Within the most highly educated group, And this does not even get into the deeper causal uncertainty: that taste may not be a product of self-sorting but a reason to self-sort. Such broad correlational trends may indicate less than they appear to at first.
In short, even if the mythos Bourdieu deconstructed had been true—that taste derives from an inherent superiority of judgment—it is not clear that his experiments would have produced different results. Yet who would dismiss these individuals for coming to their beliefs secondhand or for seeming only to represent the consensus of their milieu?
You have to start from the premise that aesthetic judgments are meaningless—and that education and class are likewise meaningless—to conclude that correlations between these quantities have no deeper logic than the mechanics of social power. This may be true, but to proceed from this premise is, more or less axiomatically, to discover what you set out to find. From this we might conclude that even if the commodification of a style is mercenary and cynical, it does not follow that the commodified style is meaningless or worthless itself.
Likewise, even if those who appropriate a style get few points for creativity, they may still get some , since all style, like all belief, is on some level appropriative. Perhaps neither Bourdieu nor Greif takes style seriously enough on its own terms. Every fashion that gains purchase must satisfy or resonate with an aesthetic need, some organic transpiration in human sensibility, and every vector of this new fashion—from the hippest to the lamest—is some part late-adopter and some part innovator.
There is a phenomenology of style, of what fundamentally strikes us as hip or cool, I would argue, that we have never fully penetrated or described.
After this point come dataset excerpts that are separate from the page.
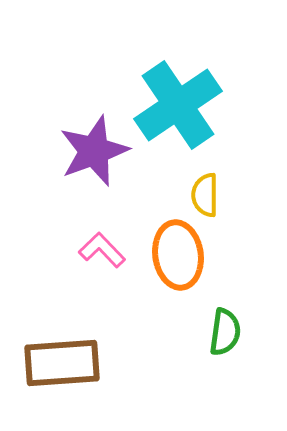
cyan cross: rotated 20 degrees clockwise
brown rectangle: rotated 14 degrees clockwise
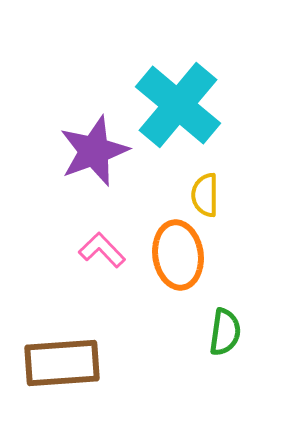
cyan cross: rotated 16 degrees counterclockwise
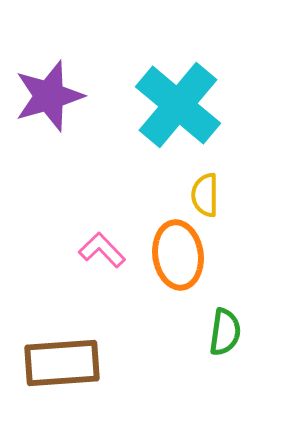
purple star: moved 45 px left, 55 px up; rotated 4 degrees clockwise
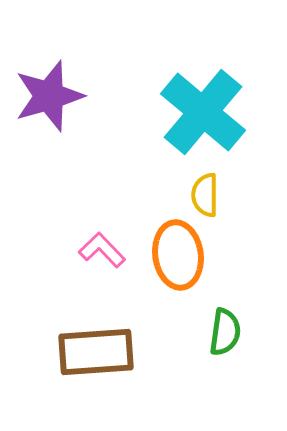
cyan cross: moved 25 px right, 7 px down
brown rectangle: moved 34 px right, 11 px up
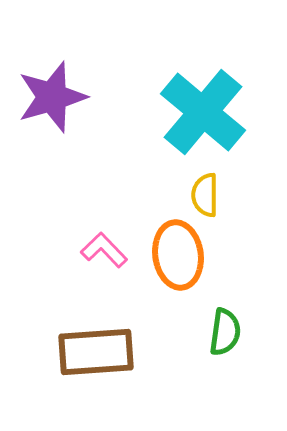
purple star: moved 3 px right, 1 px down
pink L-shape: moved 2 px right
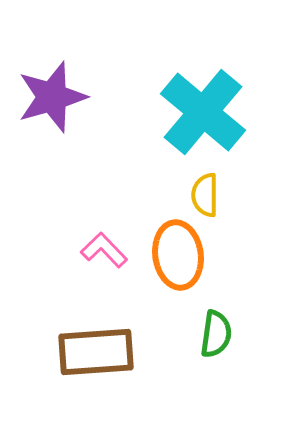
green semicircle: moved 9 px left, 2 px down
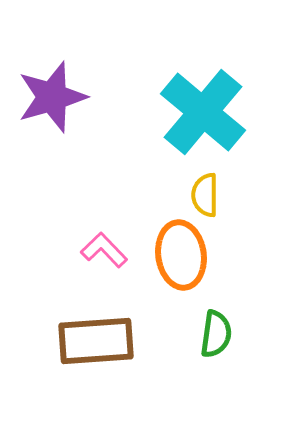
orange ellipse: moved 3 px right
brown rectangle: moved 11 px up
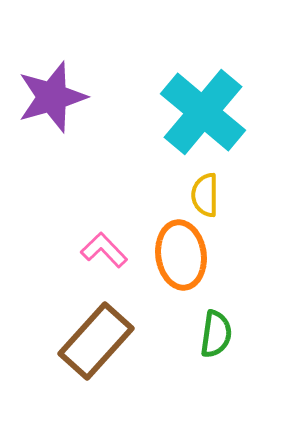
brown rectangle: rotated 44 degrees counterclockwise
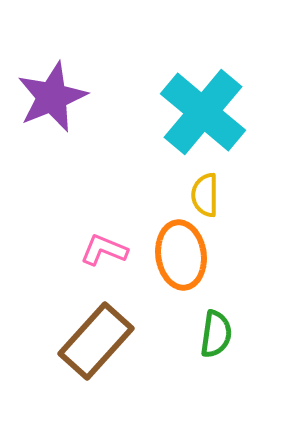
purple star: rotated 6 degrees counterclockwise
pink L-shape: rotated 24 degrees counterclockwise
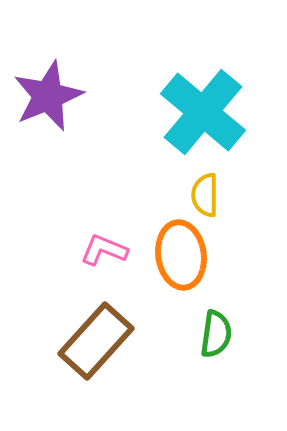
purple star: moved 4 px left, 1 px up
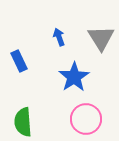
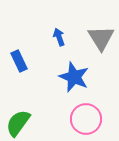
blue star: rotated 16 degrees counterclockwise
green semicircle: moved 5 px left, 1 px down; rotated 40 degrees clockwise
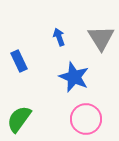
green semicircle: moved 1 px right, 4 px up
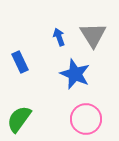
gray triangle: moved 8 px left, 3 px up
blue rectangle: moved 1 px right, 1 px down
blue star: moved 1 px right, 3 px up
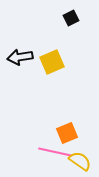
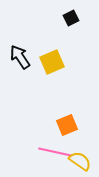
black arrow: rotated 65 degrees clockwise
orange square: moved 8 px up
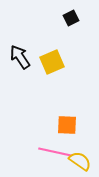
orange square: rotated 25 degrees clockwise
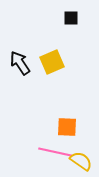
black square: rotated 28 degrees clockwise
black arrow: moved 6 px down
orange square: moved 2 px down
yellow semicircle: moved 1 px right
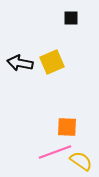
black arrow: rotated 45 degrees counterclockwise
pink line: rotated 32 degrees counterclockwise
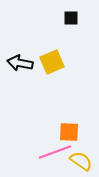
orange square: moved 2 px right, 5 px down
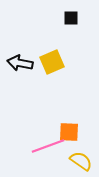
pink line: moved 7 px left, 6 px up
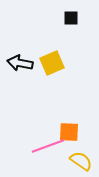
yellow square: moved 1 px down
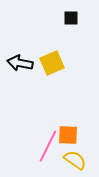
orange square: moved 1 px left, 3 px down
pink line: rotated 44 degrees counterclockwise
yellow semicircle: moved 6 px left, 1 px up
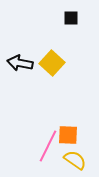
yellow square: rotated 25 degrees counterclockwise
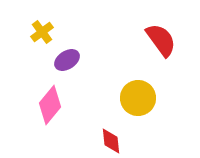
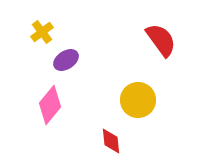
purple ellipse: moved 1 px left
yellow circle: moved 2 px down
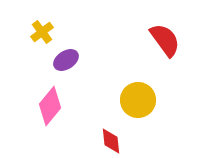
red semicircle: moved 4 px right
pink diamond: moved 1 px down
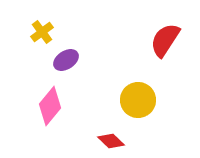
red semicircle: rotated 111 degrees counterclockwise
red diamond: rotated 40 degrees counterclockwise
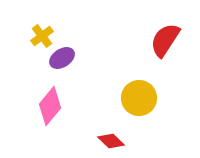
yellow cross: moved 4 px down
purple ellipse: moved 4 px left, 2 px up
yellow circle: moved 1 px right, 2 px up
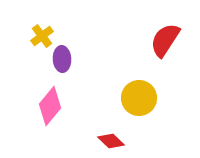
purple ellipse: moved 1 px down; rotated 60 degrees counterclockwise
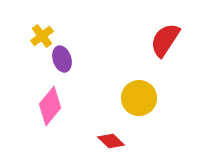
purple ellipse: rotated 15 degrees counterclockwise
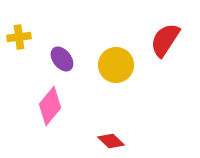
yellow cross: moved 23 px left, 1 px down; rotated 30 degrees clockwise
purple ellipse: rotated 20 degrees counterclockwise
yellow circle: moved 23 px left, 33 px up
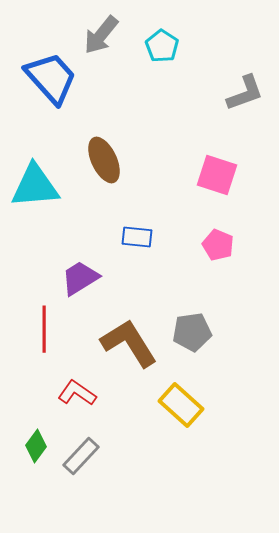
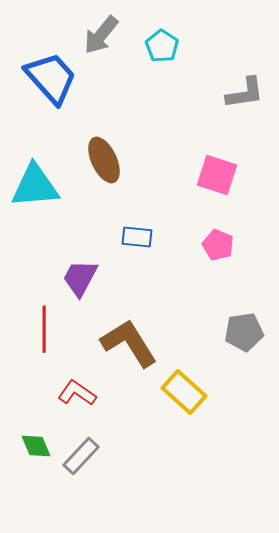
gray L-shape: rotated 12 degrees clockwise
purple trapezoid: rotated 30 degrees counterclockwise
gray pentagon: moved 52 px right
yellow rectangle: moved 3 px right, 13 px up
green diamond: rotated 60 degrees counterclockwise
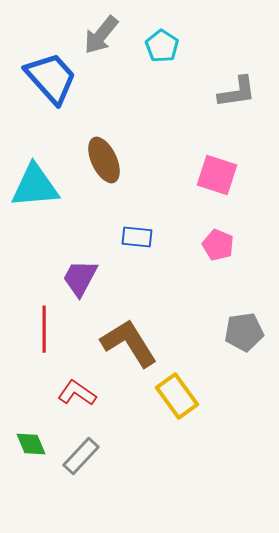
gray L-shape: moved 8 px left, 1 px up
yellow rectangle: moved 7 px left, 4 px down; rotated 12 degrees clockwise
green diamond: moved 5 px left, 2 px up
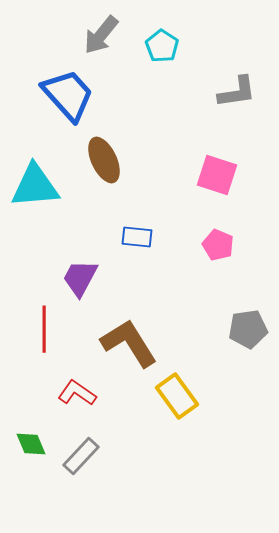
blue trapezoid: moved 17 px right, 17 px down
gray pentagon: moved 4 px right, 3 px up
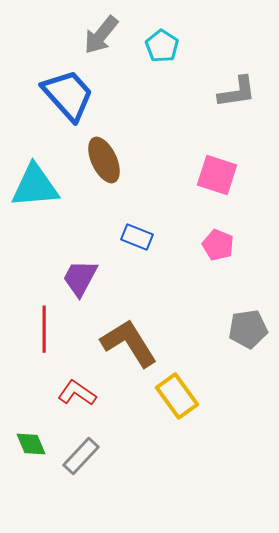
blue rectangle: rotated 16 degrees clockwise
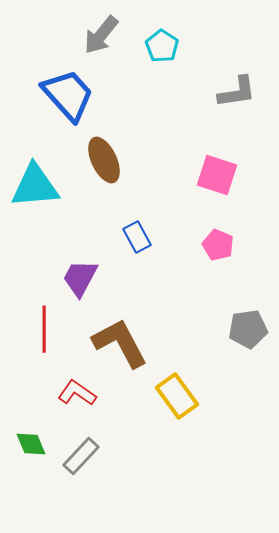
blue rectangle: rotated 40 degrees clockwise
brown L-shape: moved 9 px left; rotated 4 degrees clockwise
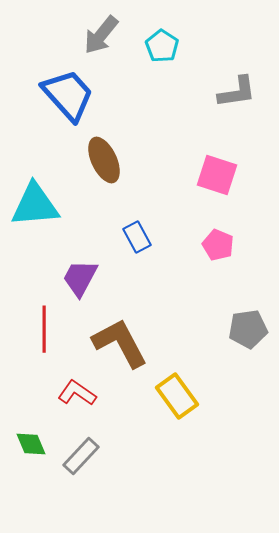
cyan triangle: moved 19 px down
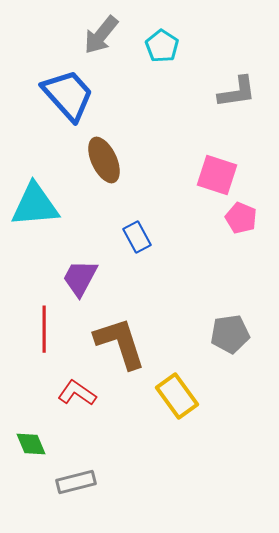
pink pentagon: moved 23 px right, 27 px up
gray pentagon: moved 18 px left, 5 px down
brown L-shape: rotated 10 degrees clockwise
gray rectangle: moved 5 px left, 26 px down; rotated 33 degrees clockwise
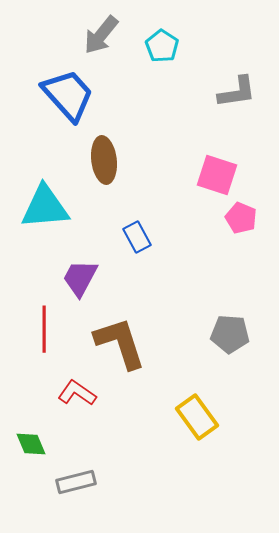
brown ellipse: rotated 18 degrees clockwise
cyan triangle: moved 10 px right, 2 px down
gray pentagon: rotated 12 degrees clockwise
yellow rectangle: moved 20 px right, 21 px down
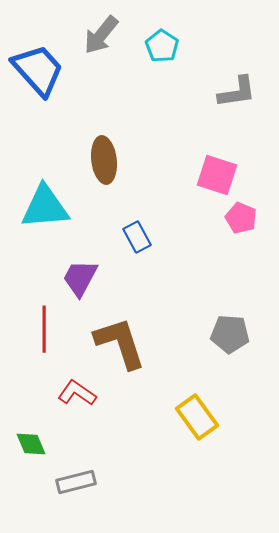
blue trapezoid: moved 30 px left, 25 px up
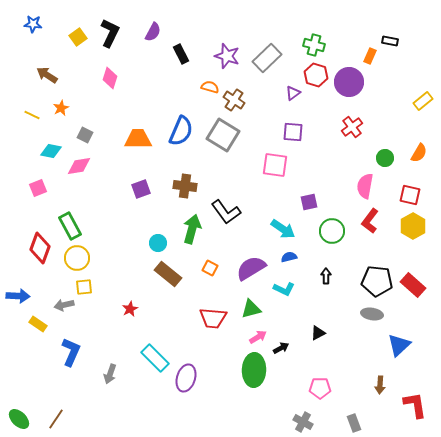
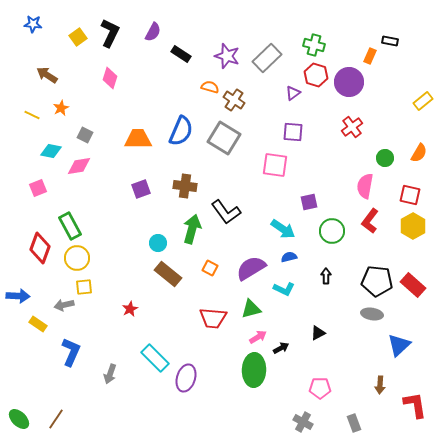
black rectangle at (181, 54): rotated 30 degrees counterclockwise
gray square at (223, 135): moved 1 px right, 3 px down
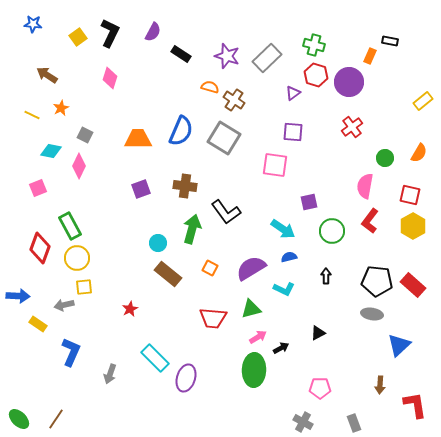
pink diamond at (79, 166): rotated 55 degrees counterclockwise
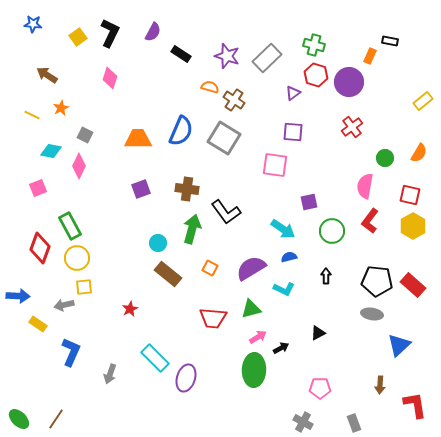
brown cross at (185, 186): moved 2 px right, 3 px down
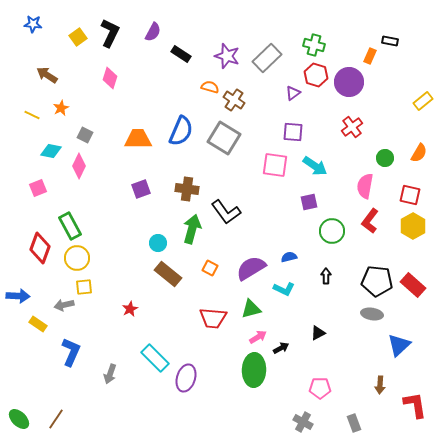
cyan arrow at (283, 229): moved 32 px right, 63 px up
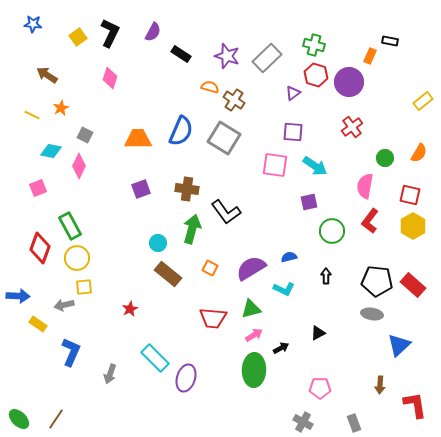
pink arrow at (258, 337): moved 4 px left, 2 px up
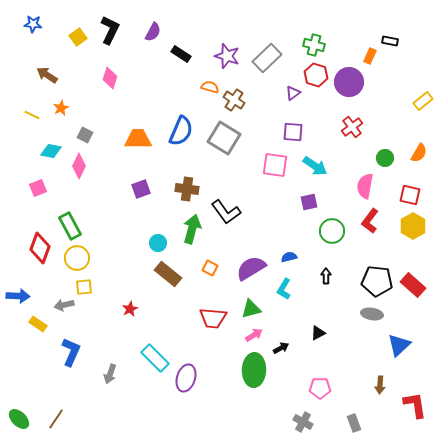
black L-shape at (110, 33): moved 3 px up
cyan L-shape at (284, 289): rotated 95 degrees clockwise
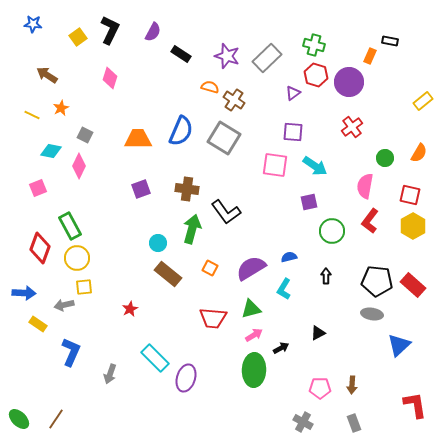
blue arrow at (18, 296): moved 6 px right, 3 px up
brown arrow at (380, 385): moved 28 px left
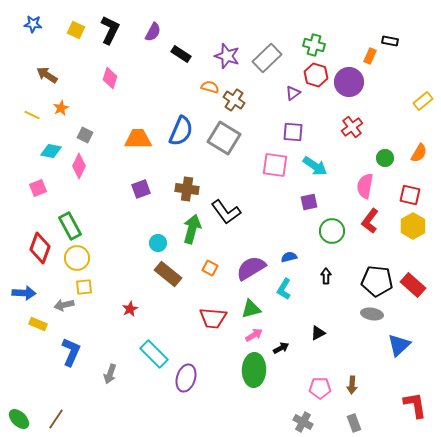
yellow square at (78, 37): moved 2 px left, 7 px up; rotated 30 degrees counterclockwise
yellow rectangle at (38, 324): rotated 12 degrees counterclockwise
cyan rectangle at (155, 358): moved 1 px left, 4 px up
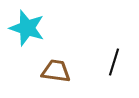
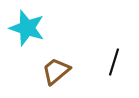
brown trapezoid: rotated 48 degrees counterclockwise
To lay it strictly at the feet of marketers and advertisers, to reduce it all to class mechanics and social self-sorting, is to avoid the central, most interesting question: What is the true meaning of aesthetics in our lives and our hearts, whence the germ force of style prior to commodification?
For if we value at all the great sweep of aesthetic diversity around us, we owe the trailblazers and vanguards of style something, whether they look down on us or not.
Whether we have hipsters to thank, the dominant urban style—especially in the built environment—has grown more sophisticated and refined over the last twenty years. Only critics guilty of the same retrospective nostalgia for which they fault hipsters could deny this. As this aesthetic grows stale and familiar itself, we will need new insurgent styles to upend the merely comfortable and derivative.
This is only as it should be. Hipsters caught hell for supposedly never developing a style of their own and instead parasitically drawing on older styles and more authentic subcultures. But is it ever so different? The spontaneous emergence of a name that the culture needed and understood—even a repurposed name tinged with judgment—offers sufficient evidence in itself that a new style had emerged.
The ironic honesty of this stance turned it into something halfway serious; by insisting on the vacuity of fashion, it transcended vacuity. It brought dialectical grit to the culture, as perversity always does. What drove people nuts about this original hipster was never vapidity in itself, but the sacrifice of everything—even the pleasures of human warmth—to the imperative of cool. The great monocultural wash of pop consensus has not only devitalized subculture but failed to grapple with the harm of feel-good acceptance when it tips into an ethic that refuses necessary distinction and meaningful judgment.
A culture that insists on consensus stalls like a locked-up engine. Hipsters got grief for being a subculture without political conviction or heft.
But even rigidly superficial movements matter because they destabilize our convictions and remind us of the many possibilities of being. They open up space, dimensionality, in existence. The grand consensuses of modern life online—the politics of approbatory or condemnatory agreement—keep culture from renewing and reinventing itself.